Extreme temperatures turned Broadstone Road into sticky, black goo yesterday as the heat liquified the asphalt.

One onlooker described how his feet ‘got suck’ when walking across the surface, while tarmac was lodged in the treads of his tyres.

He added: ‘It sounded like it had just rained and the cars were driving
through the puddles.’

Temperatures hit a record 34.3C° in Greater Manchester yesterday – beating the previous record of 33.9C° from July 25, 2019.

They then stretched to 38C° today while the whole country’s all-time highest temperature was exceeded.

Roads in the sun can get as hot as 50C°, and at these temperatures, they begin to become soft, according to the Road Surface Treatments Association.

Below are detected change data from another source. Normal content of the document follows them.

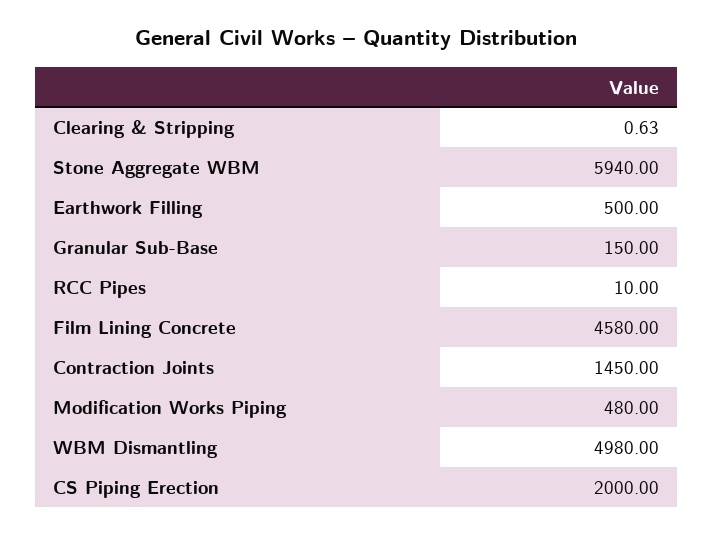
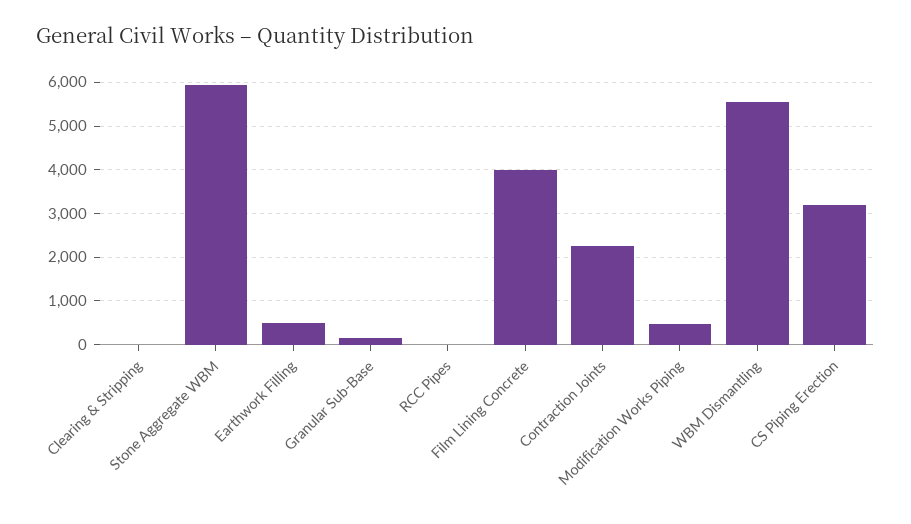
  {
    "Clearing & Stripping": 0.63,
    "Stone Aggregate WBM": 5940,
    "Earthwork Filling": 500,
    "Granular Sub-Base": 150,
    "RCC Pipes": 10,
-   "Film Lining Concrete": 4580,
+   "Film Lining Concrete": 4000,
-   "Contraction Joints": 1450,
+   "Contraction Joints": 2200,
    "Modification Works Piping": 480,
-   "WBM Dismantling": 4980,
+   "WBM Dismantling": 5600,
-   "CS Piping Erection": 2000
+   "CS Piping Erection": 3200
  }

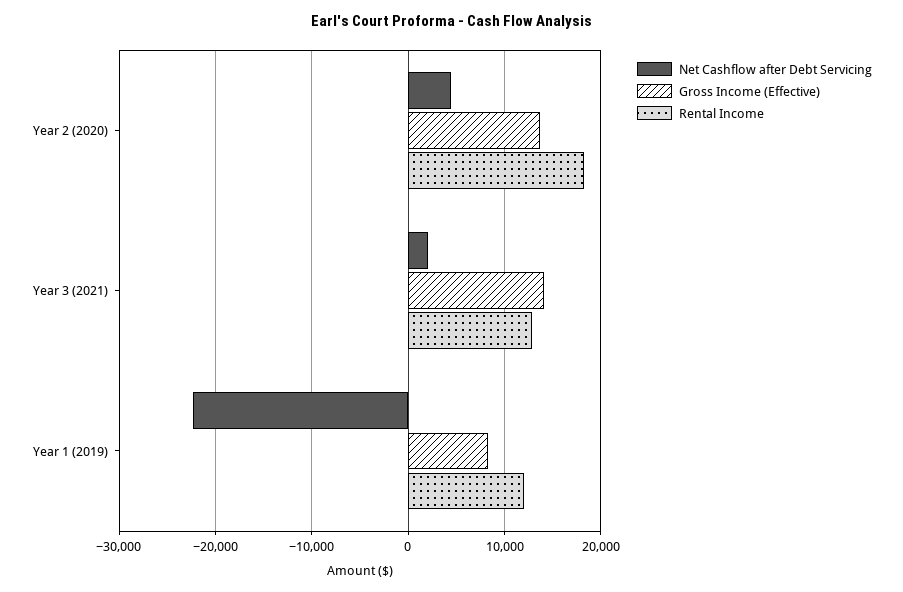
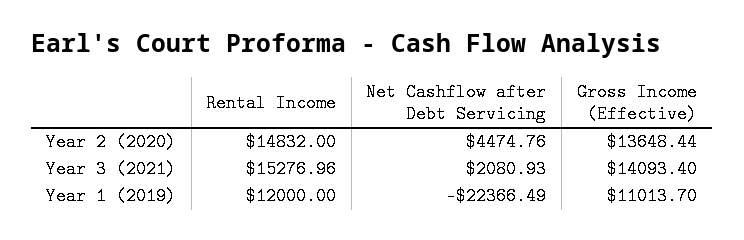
  {
    "Net Cashflow after Debt Servicing": {
      "Year 2 (2020)": 4474.76,
      "Year 3 (2021)": 2080.93,
      "Year 1 (2019)": -22366.49
    },
    "Gross Income (Effective)": {
      "Year 2 (2020)": 13648.44,
      "Year 3 (2021)": 14093.4,
-     "Year 1 (2019)": 8000
+     "Year 1 (2019)": 11013.7
    },
    "Rental Income": {
-     "Year 2 (2020)": 18000,
+     "Year 2 (2020)": 14832,
-     "Year 3 (2021)": 13000,
+     "Year 3 (2021)": 15276.96,
      "Year 1 (2019)": 12000
    }
  }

This is because the road surface absorbs heat and this builds up during the day.

When temperatures soar some councils grit the roads to prevent them
from melting.

Speaking last week Howard Robinson, chief executive of the Road Surface Treatments Association, said: ‘Drivers may be bemused to see the gritters out in the summer when they are usually spreading grit and salt during the winter.

‘However, this is effective standard practice for keeping a road
surface safe during extreme prolonged hot temperatures.

‘Asphalt is a bit like chocolate – it melts and softens when it’s hot and goes hard and brittle when it’s cold – it doesn’t maintain the same strength all year round.’

Stockport Council has been contacted for a comment.